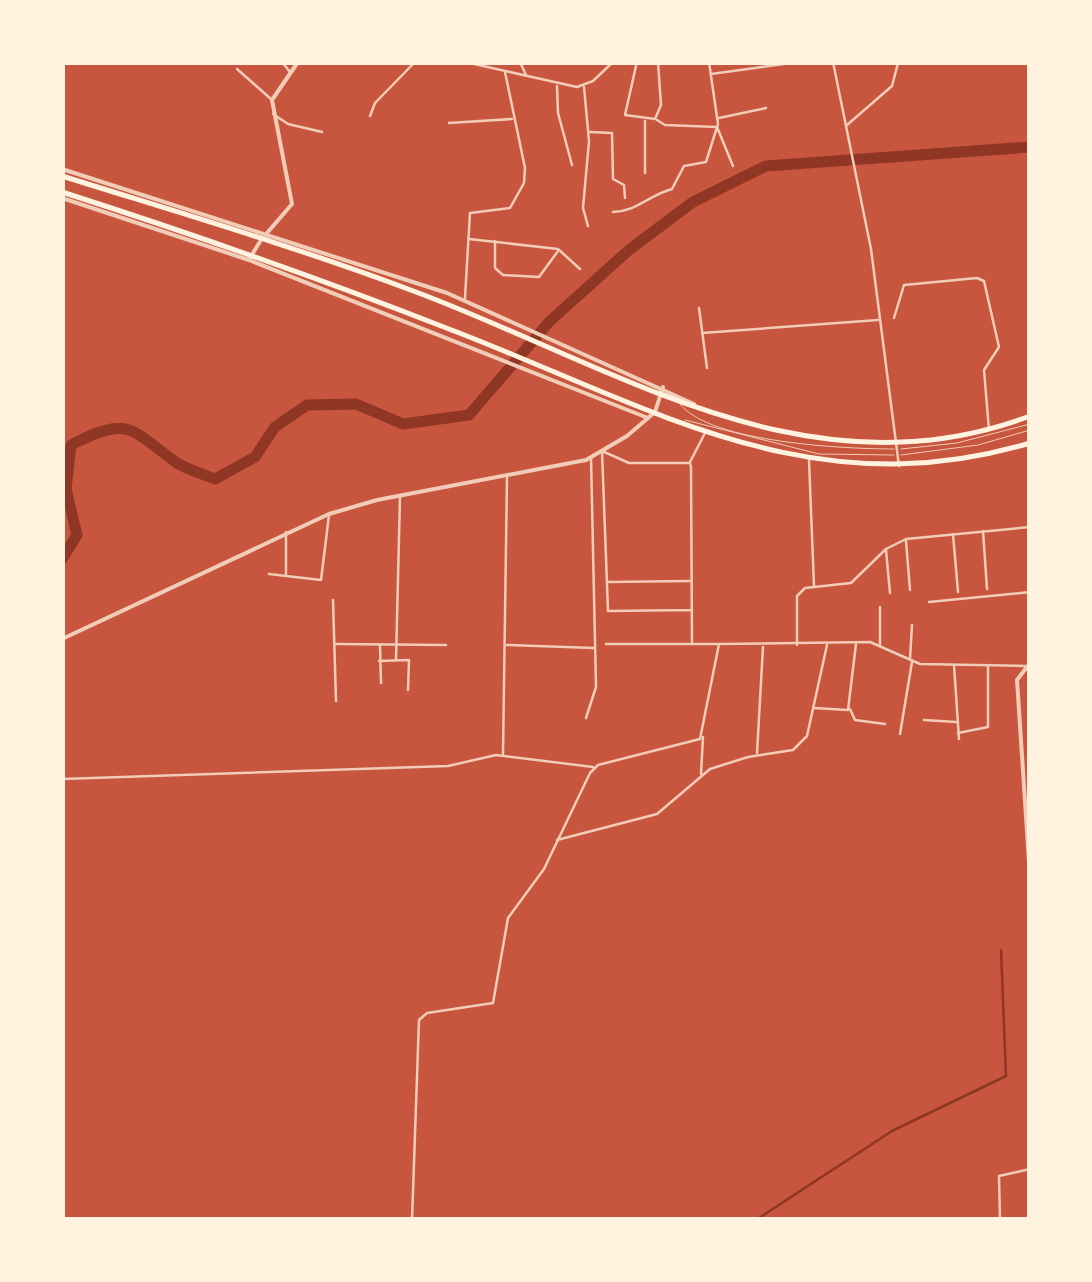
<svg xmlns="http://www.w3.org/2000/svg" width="1092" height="1282" font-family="'Work Sans',sans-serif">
  <rect width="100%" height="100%" fill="#c8553d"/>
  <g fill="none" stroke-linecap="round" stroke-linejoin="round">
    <path stroke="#8f3625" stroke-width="2.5" d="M756 1220 892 1131 1006 1076 1001 950"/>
    <path stroke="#8f3625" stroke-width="11" d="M62 559 77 535 66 489 71 445C130 414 131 430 177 463 188 470 203 474 215 479L255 457 275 427 307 405 356 404 403 424 469 415 550 321 629 250 693 202 766 166 1030 147"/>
    <g stroke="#f1ccb7" stroke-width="1">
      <path d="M680 404C710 443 847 449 894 449"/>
      <path d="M685 420 819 454 894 455"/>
      <path d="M901 449 957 443 1030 424"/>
      <path d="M901 455 978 445 1030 430"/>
    </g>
    <g stroke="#f1ccb7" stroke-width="2.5">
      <path d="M282 62 290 72"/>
      <path d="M465 62 577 87 593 81 613 62"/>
      <path d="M520 62 526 75"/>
      <path d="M833 62 871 249 899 466"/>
      <path d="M891 62H903"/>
      <path d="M636 66 625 115 655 119 661 105 658 62"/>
      <path d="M237 69 271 99"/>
      <path d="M711 74 798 62"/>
      <path d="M557 86 558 113 572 165"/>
      <path d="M584 87 589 141 583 208 588 226"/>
      <path d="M273 114 288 124 322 132"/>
      <path d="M370 116 375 103 415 62"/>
      <path d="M719 118 766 108"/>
      <path d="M657 120 665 125 717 127 733 166"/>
      <path d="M645 121V173"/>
      <path d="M449 123 512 119"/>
      <path d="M847 125 892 86 898 63"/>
      <path d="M590 132 612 133 613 179 624 185 625 198"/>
      <path d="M613 212C636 212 649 195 672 189L684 166 706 162 718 124 709 62"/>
      <path d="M469 239 558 249 580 269"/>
      <path d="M495 241V268L503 275 539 277 558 251"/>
      <path d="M465 298 470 213 510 208 524 183 525 168 505 72"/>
      <path d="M699 308 707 368"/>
      <path d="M894 318 904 285 977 278 984 281 999 347 984 370 989 430"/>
      <path d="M702 333 878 320"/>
      <path d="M809 460 814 586"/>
      <path d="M690 462 705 433"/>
      <path d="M983 531 987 589"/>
      <path d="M286 532V574"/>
      <path d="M953 534 958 592"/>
      <path d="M906 541 910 590"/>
      <path d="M886 550 890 593"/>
      <path d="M269 574 321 580 329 515"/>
      <path d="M608 582 690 581"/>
      <path d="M333 600 336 701"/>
      <path d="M929 602 1030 592"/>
      <path d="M880 607V645"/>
      <path d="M692 610 608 611 602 451 629 463H690L691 467 692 644"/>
      <path d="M336 644 446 645"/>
      <path d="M606 644H718"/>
      <path d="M380 645 381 683"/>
      <path d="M507 645 594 648"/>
      <path d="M797 645V596L805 588 851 583 886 549 906 539 1030 527"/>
      <path d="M910 659 912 625"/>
      <path d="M396 660 400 497"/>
      <path d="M379 661 409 660 408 690"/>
      <path d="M954 665 959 739"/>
      <path d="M814 708 848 710 856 644"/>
      <path d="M850 709 855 720 885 724"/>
      <path d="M586 718 596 687 591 457"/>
      <path d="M924 720 956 722"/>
      <path d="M958 733 988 727V665"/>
      <path d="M900 734 912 662"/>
      <path d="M757 753 763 647"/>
      <path d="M503 754 507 477"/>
      <path d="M701 774 703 737"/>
      <path d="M62 779 448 766 496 755 593 767"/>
      <path d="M557 840 657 814 710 769 748 757 793 750 807 736 827 645"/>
      <path d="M412 1220 419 1020 427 1013 493 1003 508 918 544 869 590 773 598 765 700 739 719 644 870 642 920 664 1025 666"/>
      <path d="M1000 1220 999 1176 1030 1169"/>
    </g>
    <g stroke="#f1ccb7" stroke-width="4">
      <path d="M62 169 447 293 694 404"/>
      <path d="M62 198 249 260 648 418"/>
      <path d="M267 233 292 204 272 100 298 62"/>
      <path d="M250 258 261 240"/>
      <path d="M62 639 329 514 377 500 586 460 627 436 655 412 663 387"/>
      <path d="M1030 663 1017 680 1030 877"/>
    </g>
    <g stroke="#fff3e0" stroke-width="5">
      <path d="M62 176C180 213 300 248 416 292 616 367 807 499 1030 416"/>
      <path d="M62 192C193 234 321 279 449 329 648 405 809 509 1030 443"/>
    </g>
  </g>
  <rect width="1092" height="1282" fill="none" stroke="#fff3e0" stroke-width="130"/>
</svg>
◇ ◇ ◇ ◇ ◇
--- What needs to be done ---
Output each entry shown above exactly as it stands, with all pictures removed.

--- Result ---
<svg xmlns="http://www.w3.org/2000/svg" width="1092" height="1282" font-family="'Work Sans',sans-serif">
  <rect width="100%" height="100%" fill="#c8553d"/>
  <g fill="none" stroke-linecap="round" stroke-linejoin="round">
    <path stroke="#8f3625" stroke-width="2.5" d="M756 1220 892 1131 1006 1076 1001 950"/>
    <path stroke="#8f3625" stroke-width="11" d="M62 559 77 535 66 489 71 445C130 414 131 430 177 463 188 470 203 474 215 479L255 457 275 427 307 405 356 404 403 424 469 415 550 321 629 250 693 202 766 166 1030 147"/>
    <g stroke="#f1ccb7" stroke-width="1">
      <path d="M680 404C710 443 847 449 894 449"/>
      <path d="M685 420 819 454 894 455"/>
      <path d="M901 449 957 443 1030 424"/>
      <path d="M901 455 978 445 1030 430"/>
    </g>
    <g stroke="#f1ccb7" stroke-width="2.5">
      <path d="M282 62 290 72"/>
      <path d="M465 62 577 87 593 81 613 62"/>
      <path d="M520 62 526 75"/>
      <path d="M833 62 871 249 899 466"/>
      <path d="M891 62H903"/>
      <path d="M636 66 625 115 655 119 661 105 658 62"/>
      <path d="M237 69 271 99"/>
      <path d="M711 74 798 62"/>
      <path d="M557 86 558 113 572 165"/>
      <path d="M584 87 589 141 583 208 588 226"/>
      <path d="M273 114 288 124 322 132"/>
      <path d="M370 116 375 103 415 62"/>
      <path d="M719 118 766 108"/>
      <path d="M657 120 665 125 717 127 733 166"/>
      <path d="M645 121V173"/>
      <path d="M449 123 512 119"/>
      <path d="M847 125 892 86 898 63"/>
      <path d="M590 132 612 133 613 179 624 185 625 198"/>
      <path d="M613 212C636 212 649 195 672 189L684 166 706 162 718 124 709 62"/>
      <path d="M469 239 558 249 580 269"/>
      <path d="M495 241V268L503 275 539 277 558 251"/>
      <path d="M465 298 470 213 510 208 524 183 525 168 505 72"/>
      <path d="M699 308 707 368"/>
      <path d="M894 318 904 285 977 278 984 281 999 347 984 370 989 430"/>
      <path d="M702 333 878 320"/>
      <path d="M809 460 814 586"/>
      <path d="M690 462 705 433"/>
      <path d="M983 531 987 589"/>
      <path d="M286 532V574"/>
      <path d="M953 534 958 592"/>
      <path d="M906 541 910 590"/>
      <path d="M886 550 890 593"/>
      <path d="M269 574 321 580 329 515"/>
      <path d="M608 582 690 581"/>
      <path d="M333 600 336 701"/>
      <path d="M929 602 1030 592"/>
      <path d="M880 607V645"/>
      <path d="M692 610 608 611 602 451 629 463H690L691 467 692 644"/>
      <path d="M336 644 446 645"/>
      <path d="M606 644H718"/>
      <path d="M380 645 381 683"/>
      <path d="M507 645 594 648"/>
      <path d="M797 645V596L805 588 851 583 886 549 906 539 1030 527"/>
      <path d="M910 659 912 625"/>
      <path d="M396 660 400 497"/>
      <path d="M379 661 409 660 408 690"/>
      <path d="M954 665 959 739"/>
      <path d="M814 708 848 710 856 644"/>
      <path d="M850 709 855 720 885 724"/>
      <path d="M586 718 596 687 591 457"/>
      <path d="M924 720 956 722"/>
      <path d="M958 733 988 727V665"/>
      <path d="M900 734 912 662"/>
      <path d="M757 753 763 647"/>
      <path d="M503 754 507 477"/>
      <path d="M701 774 703 737"/>
      <path d="M62 779 448 766 496 755 593 767"/>
      <path d="M557 840 657 814 710 769 748 757 793 750 807 736 827 645"/>
      <path d="M412 1220 419 1020 427 1013 493 1003 508 918 544 869 590 773 598 765 700 739 719 644 870 642 920 664 1025 666"/>
      <path d="M1000 1220 999 1176 1030 1169"/>
    </g>
    <g stroke="#f1ccb7" stroke-width="4">
      <path d="M62 169 447 293 694 404"/>
      <path d="M62 198 249 260 648 418"/>
      <path d="M267 233 292 204 272 100 298 62"/>
      <path d="M250 258 261 240"/>
      <path d="M62 639 329 514 377 500 586 460 627 436 655 412 663 387"/>
      <path d="M1030 663 1017 680 1030 877"/>
    </g>
    <g stroke="#fff3e0" stroke-width="5">
      <path d="M62 176C180 213 300 248 416 292 616 367 807 499 1030 416"/>
      <path d="M62 192C193 234 321 279 449 329 648 405 809 509 1030 443"/>
    </g>
  </g>
  <rect width="1092" height="1282" fill="none" stroke="#fff3e0" stroke-width="130"/>
</svg>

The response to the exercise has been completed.